● **EXERCISE OBJECTIVE**:
The whole listing should come back exactly as written, except for the pictures.
┄┄┄┄┄┄┄┄┄┄
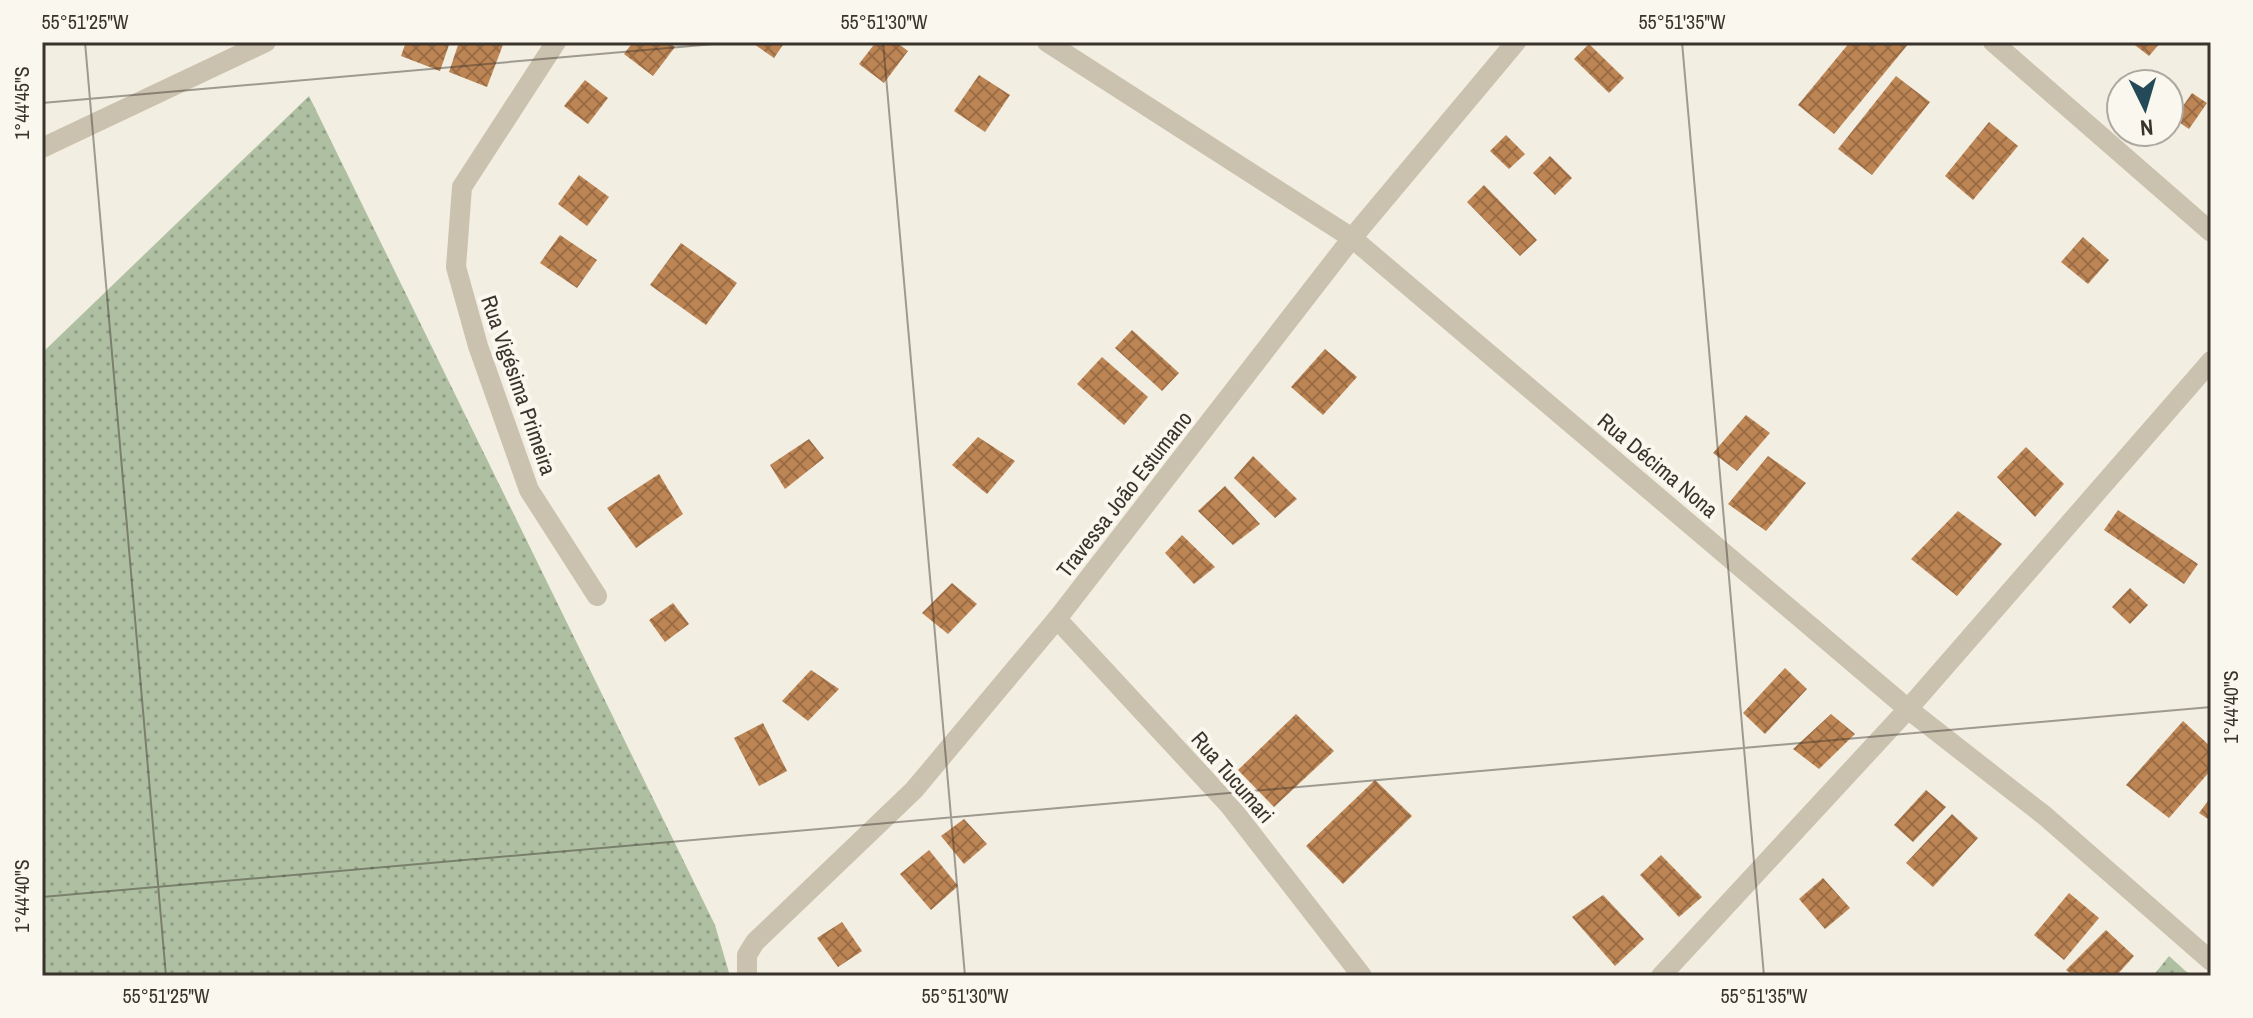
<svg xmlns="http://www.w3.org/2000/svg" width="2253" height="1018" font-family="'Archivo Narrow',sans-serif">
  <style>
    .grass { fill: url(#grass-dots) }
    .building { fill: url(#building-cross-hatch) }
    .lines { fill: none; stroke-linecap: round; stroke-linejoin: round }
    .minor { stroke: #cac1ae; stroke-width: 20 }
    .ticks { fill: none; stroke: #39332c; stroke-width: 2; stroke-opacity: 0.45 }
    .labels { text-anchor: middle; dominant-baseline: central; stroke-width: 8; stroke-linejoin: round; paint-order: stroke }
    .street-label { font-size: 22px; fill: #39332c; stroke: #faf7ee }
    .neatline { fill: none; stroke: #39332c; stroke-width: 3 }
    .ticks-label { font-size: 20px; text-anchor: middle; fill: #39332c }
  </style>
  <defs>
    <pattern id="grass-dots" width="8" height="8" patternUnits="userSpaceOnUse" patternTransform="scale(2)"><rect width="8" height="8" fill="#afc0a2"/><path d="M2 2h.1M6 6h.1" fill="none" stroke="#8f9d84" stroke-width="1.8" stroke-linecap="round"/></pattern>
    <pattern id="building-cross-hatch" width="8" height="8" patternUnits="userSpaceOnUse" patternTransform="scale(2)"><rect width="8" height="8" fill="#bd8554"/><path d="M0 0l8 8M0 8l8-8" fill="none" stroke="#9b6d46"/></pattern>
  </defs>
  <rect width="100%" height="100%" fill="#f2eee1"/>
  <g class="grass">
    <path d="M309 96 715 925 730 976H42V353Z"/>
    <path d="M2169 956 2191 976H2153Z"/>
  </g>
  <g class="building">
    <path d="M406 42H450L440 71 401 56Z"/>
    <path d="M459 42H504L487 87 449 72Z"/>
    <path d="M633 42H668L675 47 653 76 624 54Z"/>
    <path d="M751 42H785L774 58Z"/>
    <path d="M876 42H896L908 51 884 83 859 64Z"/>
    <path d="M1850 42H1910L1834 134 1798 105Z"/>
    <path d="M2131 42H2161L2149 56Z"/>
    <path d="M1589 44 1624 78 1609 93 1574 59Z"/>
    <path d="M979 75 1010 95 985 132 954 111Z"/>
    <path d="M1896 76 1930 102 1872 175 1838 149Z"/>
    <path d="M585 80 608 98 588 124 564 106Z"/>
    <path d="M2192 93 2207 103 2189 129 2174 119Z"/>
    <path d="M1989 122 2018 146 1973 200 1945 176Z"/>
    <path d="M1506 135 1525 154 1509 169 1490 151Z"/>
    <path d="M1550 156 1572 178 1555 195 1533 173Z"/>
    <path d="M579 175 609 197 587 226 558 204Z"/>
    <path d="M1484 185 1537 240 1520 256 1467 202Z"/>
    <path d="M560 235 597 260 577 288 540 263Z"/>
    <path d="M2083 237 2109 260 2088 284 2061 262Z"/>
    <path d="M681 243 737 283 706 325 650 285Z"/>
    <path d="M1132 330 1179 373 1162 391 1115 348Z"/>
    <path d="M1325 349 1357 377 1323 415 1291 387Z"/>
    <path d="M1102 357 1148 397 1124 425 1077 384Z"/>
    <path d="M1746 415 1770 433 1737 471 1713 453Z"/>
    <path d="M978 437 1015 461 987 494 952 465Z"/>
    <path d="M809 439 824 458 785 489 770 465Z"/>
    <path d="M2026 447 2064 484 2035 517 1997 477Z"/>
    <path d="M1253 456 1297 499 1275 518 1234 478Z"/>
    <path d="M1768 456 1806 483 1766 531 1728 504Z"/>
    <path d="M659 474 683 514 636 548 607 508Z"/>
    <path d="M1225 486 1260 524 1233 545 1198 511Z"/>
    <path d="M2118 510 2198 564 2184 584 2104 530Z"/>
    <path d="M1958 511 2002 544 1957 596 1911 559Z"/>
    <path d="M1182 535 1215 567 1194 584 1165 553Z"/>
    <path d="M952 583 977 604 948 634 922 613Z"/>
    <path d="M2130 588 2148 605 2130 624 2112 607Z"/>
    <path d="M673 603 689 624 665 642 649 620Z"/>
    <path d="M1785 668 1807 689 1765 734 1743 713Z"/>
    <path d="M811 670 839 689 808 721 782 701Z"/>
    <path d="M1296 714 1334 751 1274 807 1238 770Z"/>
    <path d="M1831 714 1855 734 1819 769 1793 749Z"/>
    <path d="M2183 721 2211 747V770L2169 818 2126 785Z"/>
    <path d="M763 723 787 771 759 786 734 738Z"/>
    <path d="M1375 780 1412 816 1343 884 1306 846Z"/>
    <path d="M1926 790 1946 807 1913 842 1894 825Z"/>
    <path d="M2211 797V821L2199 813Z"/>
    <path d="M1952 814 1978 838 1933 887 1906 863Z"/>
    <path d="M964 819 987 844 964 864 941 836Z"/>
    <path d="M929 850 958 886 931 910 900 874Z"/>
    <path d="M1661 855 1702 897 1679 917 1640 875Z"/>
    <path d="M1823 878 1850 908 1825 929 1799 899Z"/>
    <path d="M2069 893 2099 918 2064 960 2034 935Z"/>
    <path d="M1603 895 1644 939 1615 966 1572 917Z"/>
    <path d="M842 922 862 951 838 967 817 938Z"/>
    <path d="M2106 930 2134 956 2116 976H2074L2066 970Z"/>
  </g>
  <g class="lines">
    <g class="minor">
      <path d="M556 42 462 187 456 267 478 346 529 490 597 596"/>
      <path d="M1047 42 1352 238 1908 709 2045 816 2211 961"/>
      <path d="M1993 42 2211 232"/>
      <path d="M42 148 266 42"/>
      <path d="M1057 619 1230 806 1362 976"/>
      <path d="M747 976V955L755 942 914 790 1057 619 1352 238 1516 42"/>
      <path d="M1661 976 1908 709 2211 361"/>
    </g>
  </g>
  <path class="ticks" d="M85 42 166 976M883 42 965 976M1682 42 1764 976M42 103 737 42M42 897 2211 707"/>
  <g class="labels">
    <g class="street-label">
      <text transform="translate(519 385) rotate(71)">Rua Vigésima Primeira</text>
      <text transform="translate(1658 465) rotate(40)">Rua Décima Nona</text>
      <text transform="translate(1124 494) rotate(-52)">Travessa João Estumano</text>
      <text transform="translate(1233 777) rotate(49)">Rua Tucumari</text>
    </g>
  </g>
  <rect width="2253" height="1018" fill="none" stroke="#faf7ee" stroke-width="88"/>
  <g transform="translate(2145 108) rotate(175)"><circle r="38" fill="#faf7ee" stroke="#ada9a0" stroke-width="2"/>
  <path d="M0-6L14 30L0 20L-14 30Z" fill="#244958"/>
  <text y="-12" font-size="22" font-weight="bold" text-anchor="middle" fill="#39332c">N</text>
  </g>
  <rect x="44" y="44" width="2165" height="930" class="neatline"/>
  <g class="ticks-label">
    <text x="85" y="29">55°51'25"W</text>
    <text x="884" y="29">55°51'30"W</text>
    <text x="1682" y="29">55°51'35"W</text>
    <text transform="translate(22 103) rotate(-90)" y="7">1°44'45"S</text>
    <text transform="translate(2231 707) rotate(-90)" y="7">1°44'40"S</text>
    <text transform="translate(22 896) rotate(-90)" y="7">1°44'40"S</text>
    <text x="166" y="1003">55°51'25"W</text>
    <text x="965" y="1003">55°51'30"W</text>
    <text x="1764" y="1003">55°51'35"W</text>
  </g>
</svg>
┄┄┄┄┄┄┄┄┄┄
● **RESPONSE AREA**:
<svg xmlns="http://www.w3.org/2000/svg" width="2253" height="1018" font-family="'Archivo Narrow',sans-serif">
  <style>
    .grass { fill: url(#grass-dots) }
    .building { fill: url(#building-cross-hatch) }
    .lines { fill: none; stroke-linecap: round; stroke-linejoin: round }
    .minor { stroke: #cac1ae; stroke-width: 20 }
    .ticks { fill: none; stroke: #39332c; stroke-width: 2; stroke-opacity: 0.45 }
    .labels { text-anchor: middle; dominant-baseline: central; stroke-width: 8; stroke-linejoin: round; paint-order: stroke }
    .street-label { font-size: 22px; fill: #39332c; stroke: #faf7ee }
    .neatline { fill: none; stroke: #39332c; stroke-width: 3 }
    .ticks-label { font-size: 20px; text-anchor: middle; fill: #39332c }
  </style>
  <defs>
    <pattern id="grass-dots" width="8" height="8" patternUnits="userSpaceOnUse" patternTransform="scale(2)"><rect width="8" height="8" fill="#afc0a2"/><path d="M2 2h.1M6 6h.1" fill="none" stroke="#8f9d84" stroke-width="1.8" stroke-linecap="round"/></pattern>
    <pattern id="building-cross-hatch" width="8" height="8" patternUnits="userSpaceOnUse" patternTransform="scale(2)"><rect width="8" height="8" fill="#bd8554"/><path d="M0 0l8 8M0 8l8-8" fill="none" stroke="#9b6d46"/></pattern>
  </defs>
  <rect width="100%" height="100%" fill="#f2eee1"/>
  <g class="grass">
    <path d="M309 96 715 925 730 976H42V353Z"/>
    <path d="M2169 956 2191 976H2153Z"/>
  </g>
  <g class="building">
    <path d="M406 42H450L440 71 401 56Z"/>
    <path d="M459 42H504L487 87 449 72Z"/>
    <path d="M633 42H668L675 47 653 76 624 54Z"/>
    <path d="M751 42H785L774 58Z"/>
    <path d="M876 42H896L908 51 884 83 859 64Z"/>
    <path d="M1850 42H1910L1834 134 1798 105Z"/>
    <path d="M2131 42H2161L2149 56Z"/>
    <path d="M1589 44 1624 78 1609 93 1574 59Z"/>
    <path d="M979 75 1010 95 985 132 954 111Z"/>
    <path d="M1896 76 1930 102 1872 175 1838 149Z"/>
    <path d="M585 80 608 98 588 124 564 106Z"/>
    <path d="M2192 93 2207 103 2189 129 2174 119Z"/>
    <path d="M1989 122 2018 146 1973 200 1945 176Z"/>
    <path d="M1506 135 1525 154 1509 169 1490 151Z"/>
    <path d="M1550 156 1572 178 1555 195 1533 173Z"/>
    <path d="M579 175 609 197 587 226 558 204Z"/>
    <path d="M1484 185 1537 240 1520 256 1467 202Z"/>
    <path d="M560 235 597 260 577 288 540 263Z"/>
    <path d="M2083 237 2109 260 2088 284 2061 262Z"/>
    <path d="M681 243 737 283 706 325 650 285Z"/>
    <path d="M1132 330 1179 373 1162 391 1115 348Z"/>
    <path d="M1325 349 1357 377 1323 415 1291 387Z"/>
    <path d="M1102 357 1148 397 1124 425 1077 384Z"/>
    <path d="M1746 415 1770 433 1737 471 1713 453Z"/>
    <path d="M978 437 1015 461 987 494 952 465Z"/>
    <path d="M809 439 824 458 785 489 770 465Z"/>
    <path d="M2026 447 2064 484 2035 517 1997 477Z"/>
    <path d="M1253 456 1297 499 1275 518 1234 478Z"/>
    <path d="M1768 456 1806 483 1766 531 1728 504Z"/>
    <path d="M659 474 683 514 636 548 607 508Z"/>
    <path d="M1225 486 1260 524 1233 545 1198 511Z"/>
    <path d="M2118 510 2198 564 2184 584 2104 530Z"/>
    <path d="M1958 511 2002 544 1957 596 1911 559Z"/>
    <path d="M1182 535 1215 567 1194 584 1165 553Z"/>
    <path d="M952 583 977 604 948 634 922 613Z"/>
    <path d="M2130 588 2148 605 2130 624 2112 607Z"/>
    <path d="M673 603 689 624 665 642 649 620Z"/>
    <path d="M1785 668 1807 689 1765 734 1743 713Z"/>
    <path d="M811 670 839 689 808 721 782 701Z"/>
    <path d="M1296 714 1334 751 1274 807 1238 770Z"/>
    <path d="M1831 714 1855 734 1819 769 1793 749Z"/>
    <path d="M2183 721 2211 747V770L2169 818 2126 785Z"/>
    <path d="M763 723 787 771 759 786 734 738Z"/>
    <path d="M1375 780 1412 816 1343 884 1306 846Z"/>
    <path d="M1926 790 1946 807 1913 842 1894 825Z"/>
    <path d="M2211 797V821L2199 813Z"/>
    <path d="M1952 814 1978 838 1933 887 1906 863Z"/>
    <path d="M964 819 987 844 964 864 941 836Z"/>
    <path d="M929 850 958 886 931 910 900 874Z"/>
    <path d="M1661 855 1702 897 1679 917 1640 875Z"/>
    <path d="M1823 878 1850 908 1825 929 1799 899Z"/>
    <path d="M2069 893 2099 918 2064 960 2034 935Z"/>
    <path d="M1603 895 1644 939 1615 966 1572 917Z"/>
    <path d="M842 922 862 951 838 967 817 938Z"/>
    <path d="M2106 930 2134 956 2116 976H2074L2066 970Z"/>
  </g>
  <g class="lines">
    <g class="minor">
      <path d="M556 42 462 187 456 267 478 346 529 490 597 596"/>
      <path d="M1047 42 1352 238 1908 709 2045 816 2211 961"/>
      <path d="M1993 42 2211 232"/>
      <path d="M42 148 266 42"/>
      <path d="M1057 619 1230 806 1362 976"/>
      <path d="M747 976V955L755 942 914 790 1057 619 1352 238 1516 42"/>
      <path d="M1661 976 1908 709 2211 361"/>
    </g>
  </g>
  <path class="ticks" d="M85 42 166 976M883 42 965 976M1682 42 1764 976M42 103 737 42M42 897 2211 707"/>
  <g class="labels">
    <g class="street-label">
      <text transform="translate(519 385) rotate(71)">Rua Vigésima Primeira</text>
      <text transform="translate(1658 465) rotate(40)">Rua Décima Nona</text>
      <text transform="translate(1124 494) rotate(-52)">Travessa João Estumano</text>
      <text transform="translate(1233 777) rotate(49)">Rua Tucumari</text>
    </g>
  </g>
  <rect width="2253" height="1018" fill="none" stroke="#faf7ee" stroke-width="88"/>
  <g transform="translate(2145 108) rotate(175)"><circle r="38" fill="#faf7ee" stroke="#ada9a0" stroke-width="2"/>
  <path d="M0-6L14 30L0 20L-14 30Z" fill="#244958"/>
  <text y="-12" font-size="22" font-weight="bold" text-anchor="middle" fill="#39332c">N</text>
  </g>
  <rect x="44" y="44" width="2165" height="930" class="neatline"/>
  <g class="ticks-label">
    <text x="85" y="29">55°51'25"W</text>
    <text x="884" y="29">55°51'30"W</text>
    <text x="1682" y="29">55°51'35"W</text>
    <text transform="translate(22 103) rotate(-90)" y="7">1°44'45"S</text>
    <text transform="translate(2231 707) rotate(-90)" y="7">1°44'40"S</text>
    <text transform="translate(22 896) rotate(-90)" y="7">1°44'40"S</text>
    <text x="166" y="1003">55°51'25"W</text>
    <text x="965" y="1003">55°51'30"W</text>
    <text x="1764" y="1003">55°51'35"W</text>
  </g>
</svg>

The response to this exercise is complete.